To clarify, this proposal is neither meant as a replacement of games.eclass, nor as a competition for any future gamers.eclass. The sole purpose is to allow maintainers to follow upstream preferences for their packages, i.e. install setgid binaries to access their score files, instead of requiring users to be in the games group.
Comment 12 Julian Ospald 2015-02-13 19:34:32 UTC
(In reply to Ulrich Müller from comment #11)
> Can we please stop discussing unrelated approaches here? This bug is about
> the proposal in comment #0, items 1 and 2 (and maybe 3, but only if there is
> consensus for it).
> 
> To clarify, this proposal is neither meant as a replacement of games.eclass,
> nor as a competition for any future gamers.eclass. The sole purpose is to
> allow maintainers to follow upstream preferences for their packages, i.e.
> install setgid binaries to access their score files, instead of requiring
> users to be in the games group.

It is not unrelated. You just seem unwilling to discuss this openly, neither do you really seem interested in understanding the approach.
Comment 13 Ulrich Müller gentoo-dev 2015-02-13 20:14:34 UTC
(In reply to Julian Ospald (hasufell) from comment #12)
> You just seem unwilling to discuss this openly, neither do you really seem
> interested in understanding the approach.

You know what?

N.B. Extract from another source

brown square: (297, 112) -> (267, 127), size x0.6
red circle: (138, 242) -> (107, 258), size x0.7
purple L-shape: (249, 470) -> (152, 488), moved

Instead of requesting a QA decision for a consistent policy, I could just implement the approach described in comment #0 and comment #9 in my packages. Nothing in our policy prevents a maintainer from creating a new group in his ebuilds.
Comment 14 Ulrich Müller gentoo-dev 2015-02-18 20:18:50 UTC
This has been accepted unanimously by the QA team in today's meeting:

- Directories /usr/games, /usr/games/bin, /usr/games/lib*, /usr/share/games,
  /var/games, /etc/games, and /opt must be owned by root:root and have
  permissions 755 (i.e. the default).

- A new group to allow setgid binaries to access shared score/state files
  will be created. The name of this group will be "gamestat".
Comment 15 Ulrich Müller gentoo-dev 2015-02-20 19:43:24 UTC
I have sent an announcement to gentoo-dev-announce and committed the patch for games.eclass.